◆ **Your goal**
The following data needs to be repeated exactly, with all images excluded.

* * * * * * * * *

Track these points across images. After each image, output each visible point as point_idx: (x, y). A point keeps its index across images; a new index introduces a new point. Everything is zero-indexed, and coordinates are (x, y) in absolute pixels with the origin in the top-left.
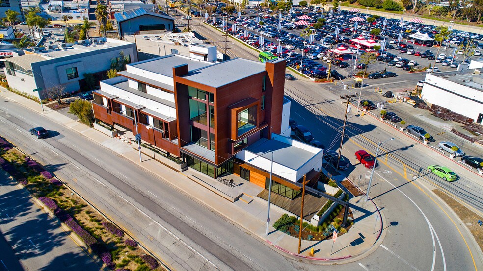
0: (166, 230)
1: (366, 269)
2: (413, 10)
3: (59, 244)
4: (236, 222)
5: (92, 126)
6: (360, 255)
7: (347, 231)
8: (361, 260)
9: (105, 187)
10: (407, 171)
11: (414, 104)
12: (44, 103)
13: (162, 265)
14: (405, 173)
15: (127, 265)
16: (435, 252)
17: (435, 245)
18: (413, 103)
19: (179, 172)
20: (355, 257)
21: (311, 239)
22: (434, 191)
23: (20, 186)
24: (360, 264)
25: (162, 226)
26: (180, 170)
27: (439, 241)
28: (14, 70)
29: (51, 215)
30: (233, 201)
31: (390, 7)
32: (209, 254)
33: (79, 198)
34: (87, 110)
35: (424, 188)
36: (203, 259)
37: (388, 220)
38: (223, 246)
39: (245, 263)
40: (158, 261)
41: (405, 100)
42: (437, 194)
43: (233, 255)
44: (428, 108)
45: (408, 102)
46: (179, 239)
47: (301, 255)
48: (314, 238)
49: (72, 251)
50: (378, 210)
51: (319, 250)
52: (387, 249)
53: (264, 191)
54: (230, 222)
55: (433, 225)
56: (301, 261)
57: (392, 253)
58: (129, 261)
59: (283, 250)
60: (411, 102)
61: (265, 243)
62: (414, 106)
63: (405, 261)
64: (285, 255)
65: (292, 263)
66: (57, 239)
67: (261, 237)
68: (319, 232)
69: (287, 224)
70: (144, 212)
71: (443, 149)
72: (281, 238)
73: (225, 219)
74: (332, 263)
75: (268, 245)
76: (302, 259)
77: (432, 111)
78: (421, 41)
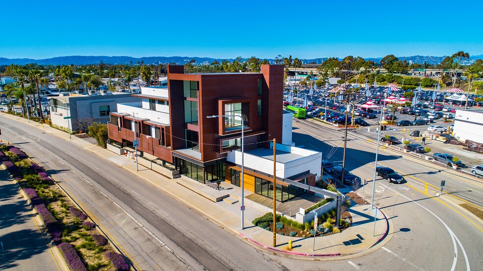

* * * * * * * * *

◆ **Response**
Track these points across images. After each image, output each visible point as point_idx: (x, y). A point keeps its index across images; a new index introduces a new point. Everything is zero-indexed, and coordinates are (x, y) in absolute pixels with the origin in the top-left.
0: (166, 230)
1: (366, 269)
2: (413, 10)
3: (59, 244)
4: (236, 222)
5: (92, 126)
6: (360, 255)
7: (347, 231)
8: (361, 260)
9: (105, 187)
10: (407, 171)
11: (414, 104)
12: (44, 103)
13: (162, 265)
14: (405, 173)
15: (127, 265)
16: (435, 252)
17: (435, 245)
18: (413, 103)
19: (179, 172)
20: (355, 257)
21: (311, 239)
22: (434, 191)
23: (20, 186)
24: (360, 264)
25: (162, 226)
26: (180, 170)
27: (439, 241)
28: (14, 70)
29: (51, 215)
30: (233, 201)
31: (390, 7)
32: (209, 254)
33: (79, 198)
34: (87, 110)
35: (424, 188)
36: (203, 259)
37: (388, 220)
38: (223, 246)
39: (245, 263)
40: (158, 261)
41: (405, 100)
42: (437, 194)
43: (233, 255)
44: (428, 108)
45: (408, 102)
46: (179, 239)
47: (301, 255)
48: (314, 238)
49: (72, 251)
50: (378, 210)
51: (319, 250)
52: (387, 249)
53: (264, 191)
54: (230, 222)
55: (433, 225)
56: (301, 261)
57: (392, 253)
58: (129, 261)
59: (283, 250)
60: (411, 102)
61: (265, 243)
62: (414, 106)
63: (405, 261)
64: (285, 255)
65: (292, 263)
66: (57, 239)
67: (261, 237)
68: (319, 232)
69: (287, 224)
70: (144, 212)
71: (443, 149)
72: (281, 238)
73: (225, 219)
74: (332, 263)
75: (268, 245)
76: (302, 259)
77: (432, 111)
78: (421, 41)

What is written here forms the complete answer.